Enfin, la vigilance reste de mise tant que l'arrêté royal d'exécution n'est pas publié : les règles de passage d'une forme de congé à l'autre et le décompte des suspensions prises en semaines n'existent encore qu'à l'état de projet. Pour les dossiers qui combinent plusieurs formes de congé, il est prudent de documenter les demandes et d'attendre la publication du texte avant d'arrêter un décompte définitif des droits résiduels.
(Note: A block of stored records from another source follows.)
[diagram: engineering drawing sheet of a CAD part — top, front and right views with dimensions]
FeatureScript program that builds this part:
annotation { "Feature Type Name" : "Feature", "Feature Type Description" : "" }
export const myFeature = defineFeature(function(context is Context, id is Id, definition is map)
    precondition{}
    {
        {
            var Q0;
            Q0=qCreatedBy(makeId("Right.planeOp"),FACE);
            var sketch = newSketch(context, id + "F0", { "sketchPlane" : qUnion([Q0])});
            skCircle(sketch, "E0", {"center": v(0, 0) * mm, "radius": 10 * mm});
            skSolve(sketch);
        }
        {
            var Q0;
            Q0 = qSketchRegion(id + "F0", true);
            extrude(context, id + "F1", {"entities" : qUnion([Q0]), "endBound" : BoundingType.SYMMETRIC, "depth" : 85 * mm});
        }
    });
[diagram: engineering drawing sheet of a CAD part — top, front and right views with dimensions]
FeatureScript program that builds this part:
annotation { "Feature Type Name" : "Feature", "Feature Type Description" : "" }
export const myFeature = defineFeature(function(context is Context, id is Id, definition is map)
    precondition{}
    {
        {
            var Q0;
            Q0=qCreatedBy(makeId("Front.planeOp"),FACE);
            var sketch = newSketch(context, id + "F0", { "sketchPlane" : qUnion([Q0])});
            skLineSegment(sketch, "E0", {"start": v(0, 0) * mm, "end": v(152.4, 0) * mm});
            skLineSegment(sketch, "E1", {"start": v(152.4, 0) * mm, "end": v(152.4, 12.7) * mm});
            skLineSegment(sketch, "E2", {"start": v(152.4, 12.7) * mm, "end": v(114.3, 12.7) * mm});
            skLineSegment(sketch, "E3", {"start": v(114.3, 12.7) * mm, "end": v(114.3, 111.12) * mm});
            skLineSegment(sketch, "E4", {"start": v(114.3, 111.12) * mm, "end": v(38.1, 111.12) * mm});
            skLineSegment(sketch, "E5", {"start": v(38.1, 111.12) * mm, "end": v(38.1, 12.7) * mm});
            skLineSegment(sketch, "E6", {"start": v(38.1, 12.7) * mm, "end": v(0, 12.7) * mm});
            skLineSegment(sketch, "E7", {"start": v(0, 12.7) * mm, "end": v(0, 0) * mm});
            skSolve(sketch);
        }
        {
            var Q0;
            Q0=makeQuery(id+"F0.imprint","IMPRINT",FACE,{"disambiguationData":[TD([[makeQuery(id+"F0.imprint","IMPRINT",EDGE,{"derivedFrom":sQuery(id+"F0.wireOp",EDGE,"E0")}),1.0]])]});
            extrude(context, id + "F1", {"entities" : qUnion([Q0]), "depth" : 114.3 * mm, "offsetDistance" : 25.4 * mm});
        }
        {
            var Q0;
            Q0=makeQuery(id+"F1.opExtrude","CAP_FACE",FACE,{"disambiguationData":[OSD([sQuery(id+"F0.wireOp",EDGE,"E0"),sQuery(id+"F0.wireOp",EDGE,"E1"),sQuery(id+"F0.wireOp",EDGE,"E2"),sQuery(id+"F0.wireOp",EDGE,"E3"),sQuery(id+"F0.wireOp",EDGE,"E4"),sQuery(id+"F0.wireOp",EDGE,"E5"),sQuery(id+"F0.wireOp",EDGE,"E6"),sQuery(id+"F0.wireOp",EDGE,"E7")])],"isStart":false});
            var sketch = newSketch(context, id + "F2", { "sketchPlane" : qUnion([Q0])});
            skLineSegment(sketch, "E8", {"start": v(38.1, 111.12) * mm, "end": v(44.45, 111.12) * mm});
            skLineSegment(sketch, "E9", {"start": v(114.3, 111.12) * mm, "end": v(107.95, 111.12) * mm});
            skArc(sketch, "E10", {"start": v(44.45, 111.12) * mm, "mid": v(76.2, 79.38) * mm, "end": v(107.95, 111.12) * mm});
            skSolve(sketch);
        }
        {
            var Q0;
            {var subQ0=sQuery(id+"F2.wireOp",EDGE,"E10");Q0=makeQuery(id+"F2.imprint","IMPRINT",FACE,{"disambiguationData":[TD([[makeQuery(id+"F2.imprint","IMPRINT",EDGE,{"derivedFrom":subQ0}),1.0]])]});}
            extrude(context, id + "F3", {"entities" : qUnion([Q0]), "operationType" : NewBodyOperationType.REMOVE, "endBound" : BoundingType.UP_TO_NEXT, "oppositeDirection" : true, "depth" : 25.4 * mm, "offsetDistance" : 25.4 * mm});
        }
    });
Pourquoi lire cet article ?

Vous maîtriserez, en une lecture, l'ensemble de la réforme du congé pour aidants proches applicable au 1er juillet 2026 : les nouvelles durées de 6, 12 et 30 mois par personne aidée, le plafond de carrière inchangé de six mois en équivalent temps plein, la reconnaissance mutualiste portée à deux ans et les règles de fractionnement subordonnées à l'accord de l'employeur. Vous saurez identifier le critère qui déclenche le nouveau régime — la date d'introduction de la demande auprès de l'employeur — et repérer les zones encore incertaines dans l'attente de l'arrêté royal d'exécution. Votre pratique s'en trouvera renforcée : vérification prioritaire du solde de carrière avant tout conseil, information structurée des employeurs clients sur les demandes de fractionnement, et documentation prudente des dossiers combinant plusieurs formes de congé.

Références

1. Loi du 22 mars 2026 portant diverses mesures en faveur des aidants proches, M.B., 1er avril 2026.

2. Art. 100ter de la loi de redressement du 22 janvier 1985 contenant des dispositions sociales.

3. Arrêté royal du 20 juillet 2021 portant exécution de l'article 100ter, § 3, alinéa 2, de la loi de redressement du 22 janvier 1985 contenant des dispositions sociales.

4. SPF Emploi, Travail et Concertation sociale, « Allongement et flexibilisation du congé pour aidants proches à partir du 1er juillet 2026 », actualité disponible sur emploi.belgique.be.

5. Projet d'arrêté royal modifiant l'arrêté royal du 20 juillet 2021 précité, en ce qui concerne l'allongement et la flexibilisation du congé pour aidants proches (en préparation à la date de rédaction).